Pilecki and Avezzie didn’t become partners until they opened Serendipity Psych in January of 2020. However, “We’ve worked with each other our whole careers in different avenues, so we’ve grown together as clinicians,” Pilecki said. “We complement each other because Ariana’s specialty is children, families, and marriage where I specialize in working with college-aged students, crisis management, and substance abuse.”

The duo’s breadth of expertise suits their practice perfectly. When appropriate, they offer “wraparound service,” which might mean one clinician supporting parents while the other works with a struggling child. “It’s whatever we need to do to help the family overall, whether it be going to IEP meetings, talking to counselors at the schools, whatever we need to do to help,” Pilecki said.

Launching their practice just as pandemic gripped the world brought Avezzie and Pilecki an even greater urgency to give. “Early on in COVID people were adjusting to kids being at home, remote learning, trying to manage work and dealing with that uncertainty. Then, in the fall, we had a big uptick in people having their kids come to get therapy for support as they returned to school.”
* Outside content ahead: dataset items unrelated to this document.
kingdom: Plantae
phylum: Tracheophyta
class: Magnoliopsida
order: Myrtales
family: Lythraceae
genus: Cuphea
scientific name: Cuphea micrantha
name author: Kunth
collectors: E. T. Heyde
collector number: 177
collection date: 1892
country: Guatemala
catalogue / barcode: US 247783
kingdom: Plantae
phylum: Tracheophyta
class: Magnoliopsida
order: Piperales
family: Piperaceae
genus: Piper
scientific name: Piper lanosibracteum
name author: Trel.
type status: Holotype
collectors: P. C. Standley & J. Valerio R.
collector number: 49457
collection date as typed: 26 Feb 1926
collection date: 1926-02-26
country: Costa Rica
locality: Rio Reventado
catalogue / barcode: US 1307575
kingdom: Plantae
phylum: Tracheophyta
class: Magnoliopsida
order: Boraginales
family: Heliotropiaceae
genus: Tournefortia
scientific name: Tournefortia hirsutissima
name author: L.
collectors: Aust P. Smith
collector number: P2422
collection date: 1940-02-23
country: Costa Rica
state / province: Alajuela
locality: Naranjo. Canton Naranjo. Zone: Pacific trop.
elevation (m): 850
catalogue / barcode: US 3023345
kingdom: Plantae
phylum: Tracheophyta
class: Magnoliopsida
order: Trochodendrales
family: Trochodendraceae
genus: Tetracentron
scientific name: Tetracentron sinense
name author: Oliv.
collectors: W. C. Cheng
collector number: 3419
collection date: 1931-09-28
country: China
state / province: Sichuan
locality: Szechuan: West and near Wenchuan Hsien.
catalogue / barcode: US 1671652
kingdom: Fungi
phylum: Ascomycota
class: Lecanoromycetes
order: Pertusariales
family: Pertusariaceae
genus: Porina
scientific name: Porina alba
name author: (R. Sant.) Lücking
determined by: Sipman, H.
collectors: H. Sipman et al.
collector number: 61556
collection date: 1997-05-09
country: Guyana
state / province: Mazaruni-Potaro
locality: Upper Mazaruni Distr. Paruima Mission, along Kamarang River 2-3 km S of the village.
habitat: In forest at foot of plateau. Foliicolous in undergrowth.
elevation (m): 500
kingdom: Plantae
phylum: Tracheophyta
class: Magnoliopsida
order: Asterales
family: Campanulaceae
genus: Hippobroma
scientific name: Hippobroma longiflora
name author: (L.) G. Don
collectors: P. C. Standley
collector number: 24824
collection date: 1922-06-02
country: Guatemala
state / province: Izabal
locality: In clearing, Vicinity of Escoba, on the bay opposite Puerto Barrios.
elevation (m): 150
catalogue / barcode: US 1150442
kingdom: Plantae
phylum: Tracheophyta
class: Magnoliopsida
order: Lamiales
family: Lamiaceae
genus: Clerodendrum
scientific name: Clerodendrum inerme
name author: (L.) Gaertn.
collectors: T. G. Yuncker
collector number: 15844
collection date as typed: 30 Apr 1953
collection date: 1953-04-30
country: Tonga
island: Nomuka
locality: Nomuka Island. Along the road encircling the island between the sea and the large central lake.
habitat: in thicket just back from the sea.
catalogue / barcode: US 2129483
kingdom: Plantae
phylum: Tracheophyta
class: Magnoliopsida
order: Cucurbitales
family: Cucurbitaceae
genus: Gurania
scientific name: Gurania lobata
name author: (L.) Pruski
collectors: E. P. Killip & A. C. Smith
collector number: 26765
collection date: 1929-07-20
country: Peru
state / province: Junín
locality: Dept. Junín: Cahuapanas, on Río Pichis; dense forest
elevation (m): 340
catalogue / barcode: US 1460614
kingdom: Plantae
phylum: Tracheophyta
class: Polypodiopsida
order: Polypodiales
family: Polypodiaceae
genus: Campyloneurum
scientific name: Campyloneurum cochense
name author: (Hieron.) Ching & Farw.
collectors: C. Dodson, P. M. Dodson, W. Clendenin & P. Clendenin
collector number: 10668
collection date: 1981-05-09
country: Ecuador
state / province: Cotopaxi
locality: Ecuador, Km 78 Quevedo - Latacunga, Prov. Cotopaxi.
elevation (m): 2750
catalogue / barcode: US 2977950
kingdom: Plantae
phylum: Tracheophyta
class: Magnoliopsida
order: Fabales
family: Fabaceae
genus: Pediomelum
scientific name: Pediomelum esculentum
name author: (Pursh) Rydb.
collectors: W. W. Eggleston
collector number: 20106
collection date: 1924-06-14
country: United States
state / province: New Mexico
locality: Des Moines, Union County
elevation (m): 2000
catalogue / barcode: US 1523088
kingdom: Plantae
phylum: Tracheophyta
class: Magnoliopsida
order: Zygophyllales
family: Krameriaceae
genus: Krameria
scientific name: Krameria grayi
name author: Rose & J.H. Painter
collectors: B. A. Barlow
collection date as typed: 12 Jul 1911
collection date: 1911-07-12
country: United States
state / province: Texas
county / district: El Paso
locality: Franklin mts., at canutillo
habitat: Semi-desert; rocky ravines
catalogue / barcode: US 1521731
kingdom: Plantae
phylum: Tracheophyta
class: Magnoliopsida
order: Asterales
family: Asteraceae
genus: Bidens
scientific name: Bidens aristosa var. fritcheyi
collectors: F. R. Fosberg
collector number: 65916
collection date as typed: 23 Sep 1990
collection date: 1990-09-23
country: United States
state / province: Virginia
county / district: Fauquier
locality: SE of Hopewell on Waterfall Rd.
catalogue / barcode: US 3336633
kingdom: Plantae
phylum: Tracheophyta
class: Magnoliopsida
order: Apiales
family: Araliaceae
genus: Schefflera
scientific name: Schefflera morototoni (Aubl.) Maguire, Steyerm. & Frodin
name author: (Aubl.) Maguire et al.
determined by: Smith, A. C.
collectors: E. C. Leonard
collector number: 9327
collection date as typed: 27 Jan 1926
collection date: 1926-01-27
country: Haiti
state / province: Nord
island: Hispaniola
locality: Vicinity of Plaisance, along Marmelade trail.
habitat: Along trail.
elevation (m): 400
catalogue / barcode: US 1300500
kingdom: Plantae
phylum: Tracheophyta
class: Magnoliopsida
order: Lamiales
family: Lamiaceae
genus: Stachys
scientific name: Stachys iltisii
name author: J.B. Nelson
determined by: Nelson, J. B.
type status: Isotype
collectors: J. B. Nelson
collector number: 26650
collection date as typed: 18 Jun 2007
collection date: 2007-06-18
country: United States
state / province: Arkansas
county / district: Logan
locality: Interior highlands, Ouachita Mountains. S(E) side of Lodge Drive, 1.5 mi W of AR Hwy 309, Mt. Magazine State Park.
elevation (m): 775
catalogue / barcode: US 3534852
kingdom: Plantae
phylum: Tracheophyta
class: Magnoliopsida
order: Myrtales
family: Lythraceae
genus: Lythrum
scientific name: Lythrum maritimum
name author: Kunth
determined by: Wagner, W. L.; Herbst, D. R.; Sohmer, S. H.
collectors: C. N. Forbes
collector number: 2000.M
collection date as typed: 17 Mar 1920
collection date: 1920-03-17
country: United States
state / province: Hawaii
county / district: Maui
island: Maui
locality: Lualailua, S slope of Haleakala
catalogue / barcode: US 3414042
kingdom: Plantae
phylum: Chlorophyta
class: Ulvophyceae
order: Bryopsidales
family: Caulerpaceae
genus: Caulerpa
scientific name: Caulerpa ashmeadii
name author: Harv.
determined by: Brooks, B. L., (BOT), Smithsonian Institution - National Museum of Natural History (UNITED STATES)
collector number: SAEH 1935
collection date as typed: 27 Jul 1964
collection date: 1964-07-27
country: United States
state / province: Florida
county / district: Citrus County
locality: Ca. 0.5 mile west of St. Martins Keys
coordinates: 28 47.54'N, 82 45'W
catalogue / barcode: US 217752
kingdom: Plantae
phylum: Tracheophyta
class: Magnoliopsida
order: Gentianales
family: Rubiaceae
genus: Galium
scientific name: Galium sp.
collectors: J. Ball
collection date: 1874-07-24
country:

Pilecki said that crushing wave of uncertainty actually helped to destigmatize therapy. “It’s not a negative thing to ask for help,” he said. “Honestly, therapy can be beneficial to just about everyone. Sometimes we just need a little guidance; a little direction, or just some more coping skills. It doesn’t have to be long term, maybe six weeks, maybe longer. It just depends on where you want to be and what you want to work on.”

“That’s what we’re here for,” said Pilecki, who’s grateful to serve the community during pivotal times. “Being able to help people every week? That’s the best feeling in the world.”